Siempre recordaré mis vacaciones estivales en Gallegos de Sobrinos, mi pueblo de 4 habitantes, (en mi época quizás la cifra podría ascender a 20, pero creo que no mucho más) pegada a una bicicleta y a una baraja de cartas española. En este punto de la geografía abulense las oportunidades de ocio te las tenías que buscar tú, porque ni existían (ni existen) parque de bolas, centros comerciales, tiendas de cuches, teatros o cines… Allí lo que se estilaba (y se estila) son los juegos de toda la vida: coger el balón para improvisar un partido de fútbol, organizar una competición de frontón, pintar en el suelo una rayuela y, en los momentos centrales del día cuando el calor apretaba, sacar la baraja de cartas.

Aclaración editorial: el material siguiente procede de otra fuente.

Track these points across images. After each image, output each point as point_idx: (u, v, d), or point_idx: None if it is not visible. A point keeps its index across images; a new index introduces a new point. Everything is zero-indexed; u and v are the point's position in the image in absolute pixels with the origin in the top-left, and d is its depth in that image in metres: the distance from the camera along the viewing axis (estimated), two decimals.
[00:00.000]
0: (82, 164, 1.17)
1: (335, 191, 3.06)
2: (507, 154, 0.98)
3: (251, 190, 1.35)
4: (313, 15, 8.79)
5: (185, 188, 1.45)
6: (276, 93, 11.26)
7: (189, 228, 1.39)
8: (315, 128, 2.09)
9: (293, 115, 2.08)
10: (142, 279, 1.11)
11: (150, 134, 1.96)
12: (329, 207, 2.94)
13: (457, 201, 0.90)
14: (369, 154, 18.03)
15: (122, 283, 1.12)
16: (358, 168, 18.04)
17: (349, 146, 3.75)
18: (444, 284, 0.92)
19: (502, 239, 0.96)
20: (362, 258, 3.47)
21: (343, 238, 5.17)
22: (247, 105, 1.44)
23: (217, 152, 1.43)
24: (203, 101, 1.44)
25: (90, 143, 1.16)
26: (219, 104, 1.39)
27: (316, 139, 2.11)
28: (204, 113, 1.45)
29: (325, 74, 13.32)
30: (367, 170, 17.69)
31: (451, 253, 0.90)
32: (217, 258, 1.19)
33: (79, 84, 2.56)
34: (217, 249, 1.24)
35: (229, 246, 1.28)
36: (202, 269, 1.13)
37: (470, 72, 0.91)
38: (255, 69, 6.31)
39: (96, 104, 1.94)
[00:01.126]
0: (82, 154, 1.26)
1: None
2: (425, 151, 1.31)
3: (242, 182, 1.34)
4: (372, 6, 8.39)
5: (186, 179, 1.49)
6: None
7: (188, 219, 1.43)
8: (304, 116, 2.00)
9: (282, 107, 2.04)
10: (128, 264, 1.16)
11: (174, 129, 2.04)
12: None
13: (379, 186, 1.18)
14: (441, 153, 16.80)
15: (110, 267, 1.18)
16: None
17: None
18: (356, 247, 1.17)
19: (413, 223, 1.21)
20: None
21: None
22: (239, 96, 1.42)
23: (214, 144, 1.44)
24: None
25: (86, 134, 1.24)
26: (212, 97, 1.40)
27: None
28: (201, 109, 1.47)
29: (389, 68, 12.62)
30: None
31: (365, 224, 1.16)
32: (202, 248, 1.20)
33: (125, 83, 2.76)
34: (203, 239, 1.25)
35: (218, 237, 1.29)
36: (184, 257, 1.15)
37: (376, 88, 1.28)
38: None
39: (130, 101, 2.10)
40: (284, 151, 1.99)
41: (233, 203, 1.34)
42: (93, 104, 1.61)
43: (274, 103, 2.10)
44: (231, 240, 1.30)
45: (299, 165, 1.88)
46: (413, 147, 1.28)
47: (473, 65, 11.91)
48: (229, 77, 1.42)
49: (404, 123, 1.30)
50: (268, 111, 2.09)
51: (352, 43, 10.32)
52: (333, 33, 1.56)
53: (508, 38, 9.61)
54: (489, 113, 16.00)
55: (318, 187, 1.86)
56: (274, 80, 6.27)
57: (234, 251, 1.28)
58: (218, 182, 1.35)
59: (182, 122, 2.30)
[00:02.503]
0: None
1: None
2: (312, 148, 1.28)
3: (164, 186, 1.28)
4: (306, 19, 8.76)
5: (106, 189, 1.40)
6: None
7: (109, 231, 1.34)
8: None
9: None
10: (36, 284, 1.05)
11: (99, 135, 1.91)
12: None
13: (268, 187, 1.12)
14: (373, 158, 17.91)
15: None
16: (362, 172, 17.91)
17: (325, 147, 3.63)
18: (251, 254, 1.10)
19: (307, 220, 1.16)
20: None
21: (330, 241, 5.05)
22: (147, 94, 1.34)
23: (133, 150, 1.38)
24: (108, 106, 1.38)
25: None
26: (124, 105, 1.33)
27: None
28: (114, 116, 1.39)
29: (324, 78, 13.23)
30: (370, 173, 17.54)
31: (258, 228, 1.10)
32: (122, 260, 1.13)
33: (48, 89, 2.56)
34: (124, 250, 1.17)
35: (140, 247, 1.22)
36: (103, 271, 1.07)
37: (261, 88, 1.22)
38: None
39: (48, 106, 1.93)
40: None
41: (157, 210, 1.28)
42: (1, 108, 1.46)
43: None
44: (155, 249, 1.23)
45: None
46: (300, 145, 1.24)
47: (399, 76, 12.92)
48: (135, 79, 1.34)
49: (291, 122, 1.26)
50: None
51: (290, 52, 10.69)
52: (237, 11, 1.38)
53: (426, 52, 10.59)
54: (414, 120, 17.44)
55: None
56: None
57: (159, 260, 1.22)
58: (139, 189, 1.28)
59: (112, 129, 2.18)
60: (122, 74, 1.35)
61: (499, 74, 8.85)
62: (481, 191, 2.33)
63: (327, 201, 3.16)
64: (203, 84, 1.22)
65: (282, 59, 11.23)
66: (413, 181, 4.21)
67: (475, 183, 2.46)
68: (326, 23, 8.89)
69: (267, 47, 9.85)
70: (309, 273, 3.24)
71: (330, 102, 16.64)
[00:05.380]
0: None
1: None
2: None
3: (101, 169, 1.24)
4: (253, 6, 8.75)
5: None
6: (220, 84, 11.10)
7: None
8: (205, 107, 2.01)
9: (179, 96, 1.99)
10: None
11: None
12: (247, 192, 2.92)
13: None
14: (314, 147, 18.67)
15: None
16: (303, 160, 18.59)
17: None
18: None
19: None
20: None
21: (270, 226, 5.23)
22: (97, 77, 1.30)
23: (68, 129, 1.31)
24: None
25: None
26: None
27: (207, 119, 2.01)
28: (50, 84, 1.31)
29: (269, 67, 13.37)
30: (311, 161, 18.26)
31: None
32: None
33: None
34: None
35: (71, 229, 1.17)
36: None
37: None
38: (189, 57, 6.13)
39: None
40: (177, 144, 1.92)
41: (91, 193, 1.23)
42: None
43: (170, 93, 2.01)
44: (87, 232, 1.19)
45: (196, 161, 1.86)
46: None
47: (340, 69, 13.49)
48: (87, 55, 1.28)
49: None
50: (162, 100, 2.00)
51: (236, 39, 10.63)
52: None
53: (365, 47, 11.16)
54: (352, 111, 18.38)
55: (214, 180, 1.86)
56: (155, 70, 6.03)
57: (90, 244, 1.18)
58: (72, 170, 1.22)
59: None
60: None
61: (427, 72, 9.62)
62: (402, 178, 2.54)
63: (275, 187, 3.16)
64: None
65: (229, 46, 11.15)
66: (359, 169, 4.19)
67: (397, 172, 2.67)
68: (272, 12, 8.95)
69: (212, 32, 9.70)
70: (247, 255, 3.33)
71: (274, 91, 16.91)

Y como si de una tradición que va pasando de generación de generación, 30 años después mi hija repite el mismo patrón. Descubrió las cartas en sus últimas vacaciones y, no solo juega cuando vamos allí, en nuestra casa de Madrid hemos tenido que hacernos con varias barajas para seguir “practicando”, como dice ella, para que no se la olvida (le encanta ganar). Y así es como muchos días de diario después de hacer la “ficha” que la mandan en el colegio, me reta a ver quién de las dos consigue hacer más combinaciones de naipes que sumen 15 (finalidad de su juego favorito, La Escoba) y los fines de semana convence a su padre para que se una a nosotras y echar una partida a El Burro.

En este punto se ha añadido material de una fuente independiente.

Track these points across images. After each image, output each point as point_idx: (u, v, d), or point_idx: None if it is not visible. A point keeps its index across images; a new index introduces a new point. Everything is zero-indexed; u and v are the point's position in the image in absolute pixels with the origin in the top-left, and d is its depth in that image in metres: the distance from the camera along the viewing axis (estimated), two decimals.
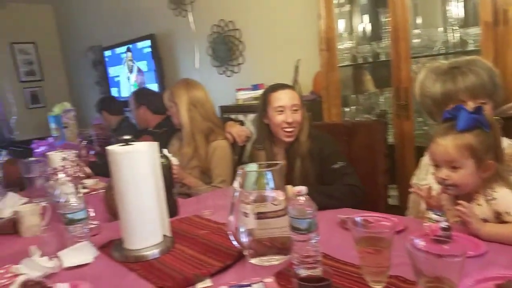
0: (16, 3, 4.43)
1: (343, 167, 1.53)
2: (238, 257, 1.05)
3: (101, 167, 1.88)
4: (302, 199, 0.93)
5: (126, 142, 1.09)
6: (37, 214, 1.43)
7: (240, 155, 2.23)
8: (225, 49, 3.01)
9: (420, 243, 0.77)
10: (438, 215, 1.06)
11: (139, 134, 2.78)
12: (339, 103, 2.13)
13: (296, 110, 1.62)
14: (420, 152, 1.70)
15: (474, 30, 1.73)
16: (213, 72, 3.16)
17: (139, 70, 3.83)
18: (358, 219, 0.89)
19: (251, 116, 2.46)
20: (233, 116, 2.48)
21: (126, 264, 1.08)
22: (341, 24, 2.19)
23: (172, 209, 1.36)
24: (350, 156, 1.66)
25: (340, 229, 1.21)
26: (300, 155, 1.61)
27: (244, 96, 2.58)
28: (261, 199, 1.02)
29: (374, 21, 2.22)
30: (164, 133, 2.46)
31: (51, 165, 1.47)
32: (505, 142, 1.19)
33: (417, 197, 1.22)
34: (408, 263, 0.75)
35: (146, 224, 1.11)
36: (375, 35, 2.24)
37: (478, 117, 1.02)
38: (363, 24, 2.38)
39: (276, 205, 1.01)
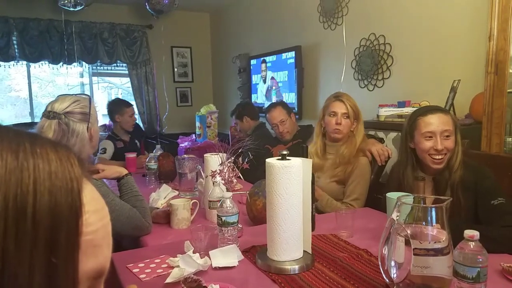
0: (178, 10, 5.03)
1: (504, 205, 1.32)
2: None
3: (251, 175, 2.00)
4: (473, 244, 0.82)
5: (284, 157, 1.12)
6: (188, 208, 1.58)
7: (377, 175, 2.13)
8: (371, 63, 2.91)
9: None
10: None
11: (274, 143, 2.90)
12: (502, 132, 1.85)
13: (448, 136, 1.46)
14: None
15: None
16: (354, 84, 3.10)
17: (272, 78, 3.99)
18: None
19: (393, 134, 2.32)
20: (372, 133, 2.38)
21: (269, 274, 1.11)
22: None
23: (312, 225, 1.36)
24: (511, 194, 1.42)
25: (502, 278, 1.04)
26: (450, 184, 1.45)
27: (387, 112, 2.43)
28: (419, 235, 0.94)
29: None
30: (305, 148, 2.50)
31: (208, 167, 1.60)
32: None
33: None
34: None
35: (292, 238, 1.13)
36: None
37: None
38: None
39: (435, 243, 0.92)
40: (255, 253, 1.22)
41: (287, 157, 1.15)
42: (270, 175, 1.13)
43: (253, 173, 2.04)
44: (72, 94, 1.53)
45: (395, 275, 0.96)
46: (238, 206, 1.63)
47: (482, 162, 1.50)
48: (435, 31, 2.45)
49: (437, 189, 1.48)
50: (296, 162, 1.13)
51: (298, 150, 2.10)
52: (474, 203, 1.40)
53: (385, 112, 2.47)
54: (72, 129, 1.41)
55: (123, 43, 4.98)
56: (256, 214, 1.54)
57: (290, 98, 3.72)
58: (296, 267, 1.12)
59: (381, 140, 2.26)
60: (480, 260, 0.80)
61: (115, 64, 5.10)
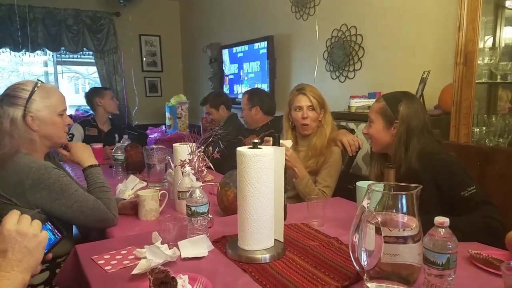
0: None
1: (476, 194, 1.31)
2: (355, 279, 0.98)
3: (223, 166, 1.96)
4: (443, 231, 0.82)
5: (255, 145, 1.09)
6: (157, 199, 1.53)
7: (348, 165, 2.14)
8: (343, 54, 2.91)
9: None
10: None
11: (246, 134, 2.86)
12: (470, 123, 1.89)
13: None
14: None
15: None
16: (326, 76, 3.10)
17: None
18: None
19: (363, 125, 2.33)
20: (343, 124, 2.39)
21: (239, 263, 1.08)
22: (481, 37, 1.94)
23: (283, 214, 1.34)
24: (482, 184, 1.44)
25: (470, 265, 1.06)
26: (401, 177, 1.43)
27: (358, 103, 2.45)
28: (389, 222, 0.93)
29: None
30: (277, 136, 2.48)
31: (178, 157, 1.56)
32: None
33: None
34: None
35: (263, 227, 1.11)
36: None
37: None
38: (507, 38, 2.09)
39: (405, 231, 0.92)
40: (226, 243, 1.18)
41: (259, 146, 1.12)
42: (241, 164, 1.09)
43: (225, 164, 2.00)
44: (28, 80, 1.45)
45: (365, 263, 0.95)
46: (209, 197, 1.59)
47: (452, 152, 1.51)
48: (405, 22, 2.48)
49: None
50: (267, 150, 1.10)
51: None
52: (441, 196, 1.38)
53: (356, 103, 2.49)
54: (4, 113, 1.36)
55: (89, 30, 4.78)
56: (227, 204, 1.50)
57: (264, 90, 3.68)
58: (267, 256, 1.10)
59: (352, 131, 2.27)
60: (450, 246, 0.80)
61: (81, 53, 4.90)
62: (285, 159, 1.78)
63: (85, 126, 3.09)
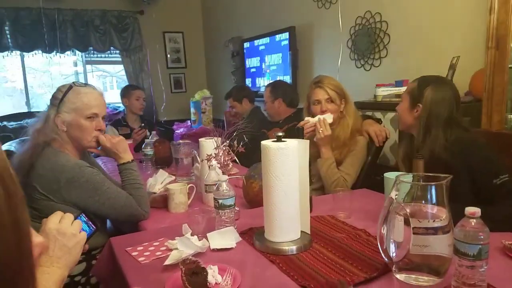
0: None
1: (509, 182, 1.28)
2: (383, 270, 0.97)
3: (247, 159, 1.98)
4: (474, 221, 0.80)
5: (279, 139, 1.09)
6: (185, 193, 1.57)
7: (375, 156, 2.10)
8: (367, 42, 2.85)
9: None
10: None
11: (269, 126, 2.86)
12: (503, 109, 1.82)
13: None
14: None
15: None
16: (350, 65, 3.05)
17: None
18: None
19: (390, 114, 2.29)
20: (370, 114, 2.35)
21: (267, 255, 1.09)
22: None
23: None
24: None
25: (503, 255, 1.03)
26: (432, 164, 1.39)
27: (385, 92, 2.39)
28: (420, 213, 0.92)
29: None
30: (294, 127, 2.47)
31: (204, 151, 1.58)
32: None
33: None
34: None
35: (289, 219, 1.12)
36: None
37: None
38: None
39: (435, 221, 0.90)
40: (253, 235, 1.20)
41: (283, 139, 1.12)
42: (265, 157, 1.10)
43: (250, 157, 2.01)
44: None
45: (394, 254, 0.94)
46: (235, 190, 1.61)
47: (484, 140, 1.45)
48: (432, 6, 2.39)
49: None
50: (291, 143, 1.11)
51: (294, 132, 2.08)
52: (472, 184, 1.34)
53: (382, 92, 2.43)
54: (47, 111, 1.46)
55: (115, 29, 4.90)
56: (253, 197, 1.52)
57: (287, 82, 3.66)
58: (294, 247, 1.10)
59: (379, 121, 2.22)
60: (482, 237, 0.78)
61: (108, 52, 5.03)
62: (320, 132, 1.84)
63: (117, 126, 3.18)
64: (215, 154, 1.37)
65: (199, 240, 1.13)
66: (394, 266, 0.95)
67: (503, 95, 1.80)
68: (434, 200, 0.91)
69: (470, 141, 1.39)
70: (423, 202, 0.93)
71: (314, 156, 1.91)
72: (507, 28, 1.74)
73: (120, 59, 5.10)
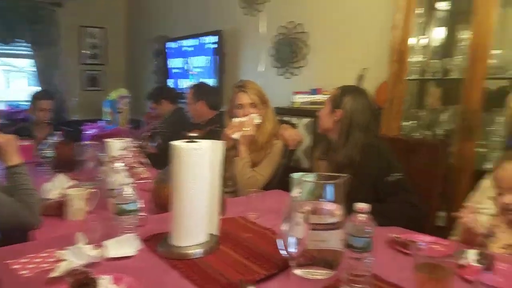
0: None
1: (401, 180, 1.41)
2: (283, 266, 1.00)
3: (160, 160, 1.91)
4: (363, 216, 0.86)
5: (192, 139, 1.07)
6: (84, 198, 1.45)
7: (289, 158, 2.18)
8: (289, 51, 2.97)
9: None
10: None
11: (191, 128, 2.81)
12: (400, 117, 2.01)
13: None
14: (477, 175, 1.63)
15: None
16: (272, 72, 3.14)
17: None
18: (422, 244, 0.83)
19: (305, 120, 2.40)
20: (287, 119, 2.43)
21: (169, 260, 1.06)
22: (414, 37, 2.07)
23: (220, 209, 1.33)
24: (409, 175, 1.54)
25: (389, 248, 1.13)
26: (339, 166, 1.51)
27: (301, 99, 2.52)
28: (316, 210, 0.97)
29: (450, 36, 2.10)
30: (215, 129, 2.47)
31: (110, 153, 1.49)
32: None
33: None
34: None
35: (197, 222, 1.09)
36: (448, 50, 2.10)
37: None
38: (438, 38, 2.24)
39: (331, 218, 0.95)
40: (157, 241, 1.15)
41: (195, 140, 1.10)
42: (176, 158, 1.07)
43: (165, 160, 1.95)
44: None
45: (293, 250, 0.97)
46: (146, 195, 1.54)
47: (386, 144, 1.59)
48: (347, 21, 2.57)
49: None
50: (204, 144, 1.09)
51: (215, 135, 2.07)
52: (373, 183, 1.47)
53: (299, 99, 2.55)
54: None
55: (28, 20, 4.45)
56: (163, 201, 1.46)
57: (210, 85, 3.65)
58: (200, 251, 1.09)
59: (294, 126, 2.32)
60: (368, 231, 0.84)
61: (17, 44, 4.55)
62: (245, 130, 1.87)
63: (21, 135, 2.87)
64: (121, 155, 1.29)
65: (95, 249, 1.04)
66: (293, 262, 0.98)
67: (400, 105, 1.98)
68: (331, 198, 0.97)
69: (376, 145, 1.53)
70: (323, 200, 0.98)
71: (234, 158, 1.94)
72: (407, 43, 1.92)
73: (29, 52, 4.66)
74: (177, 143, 1.08)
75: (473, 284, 0.80)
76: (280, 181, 2.03)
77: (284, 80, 3.05)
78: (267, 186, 1.96)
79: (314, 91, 2.52)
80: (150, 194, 1.54)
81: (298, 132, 2.13)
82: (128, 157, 1.32)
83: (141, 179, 1.84)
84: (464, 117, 1.74)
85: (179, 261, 1.05)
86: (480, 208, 1.23)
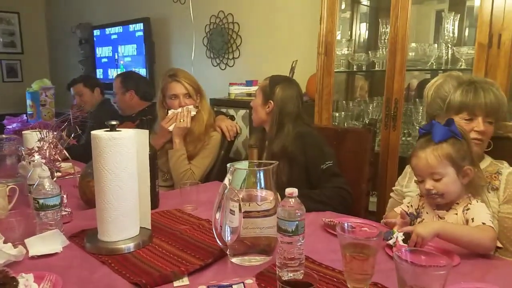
0: None
1: (332, 167, 1.48)
2: (219, 255, 1.00)
3: (80, 151, 1.79)
4: (292, 201, 0.88)
5: (112, 128, 1.01)
6: (4, 196, 1.33)
7: (227, 150, 2.17)
8: (222, 42, 2.94)
9: (407, 253, 0.79)
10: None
11: (120, 120, 2.68)
12: (330, 108, 2.10)
13: None
14: (402, 162, 1.80)
15: (465, 49, 1.77)
16: (207, 63, 3.09)
17: None
18: (346, 225, 0.87)
19: (242, 111, 2.40)
20: (223, 110, 2.42)
21: (98, 256, 1.01)
22: (340, 30, 2.17)
23: (153, 202, 1.29)
24: (338, 161, 1.62)
25: (323, 232, 1.18)
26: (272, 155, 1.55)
27: (237, 91, 2.51)
28: (250, 198, 0.97)
29: (374, 30, 2.22)
30: (148, 120, 2.38)
31: (26, 145, 1.37)
32: (488, 160, 1.26)
33: (395, 203, 1.34)
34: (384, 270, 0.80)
35: (125, 216, 1.04)
36: (372, 44, 2.24)
37: (451, 128, 1.09)
38: (362, 32, 2.37)
39: (264, 204, 0.96)
40: (84, 237, 1.09)
41: (117, 129, 1.04)
42: (96, 149, 1.01)
43: (87, 152, 1.84)
44: None
45: (228, 238, 0.97)
46: (73, 191, 1.45)
47: (317, 132, 1.65)
48: (277, 11, 2.60)
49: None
50: (127, 133, 1.04)
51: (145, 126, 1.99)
52: (306, 170, 1.53)
53: (235, 90, 2.54)
54: None
55: None
56: (90, 196, 1.37)
57: (140, 73, 3.50)
58: (131, 245, 1.04)
59: (232, 117, 2.31)
60: (298, 214, 0.87)
61: None
62: (180, 121, 1.86)
63: None
64: (38, 147, 1.19)
65: (15, 248, 0.97)
66: (228, 250, 0.99)
67: (330, 96, 2.07)
68: (263, 185, 0.98)
69: (308, 134, 1.57)
70: (255, 187, 0.99)
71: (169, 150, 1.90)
72: (333, 36, 2.01)
73: None
74: (97, 133, 1.02)
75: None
76: (219, 173, 2.02)
77: (220, 71, 3.03)
78: (207, 178, 1.94)
79: (250, 83, 2.53)
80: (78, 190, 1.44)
81: (235, 123, 2.13)
82: (45, 149, 1.21)
83: (70, 174, 1.73)
84: (387, 107, 1.86)
85: (109, 256, 1.00)
86: (406, 191, 1.33)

Yo nunca me planteé por qué jugaba a las cartas y si era bueno o malo pero, ahora, desde el punto de vista de madre (ahora todo se ve con otros ojos), me parece una actividad con un montón de beneficios: trabajan las matemáticas (sumas, restas o multiplicaciones), desarrollan agilidad mental, adquieren rapidez, toman conciencia de qué son las normas, aprenden a perder (lo que les cuesta y lo que se enfadan) y, de paso, a gestionar emociones, mejoran su capacidad de memorizar y, en función del juego que toque ese día, se centran en la capacidad de trabajo en equipo y en reforzar los lazos familiares, porque aquí pueden jugar abuelos, tíos, primos, padres… ¡todos menos la hermana pequeña de tres años que lo único que hará será robar las cartas y volver loco a cualquiera, je, je, je!
De verdad, os recomiendo, que lo probéis. Los juegos de cartas son sencillos, educativos divertidos, económicos y una alternativa de ocio más para aquellos padres y madres que quieran buscar algo que separe a sus hijos de las pantallas del móvil o del ordenador.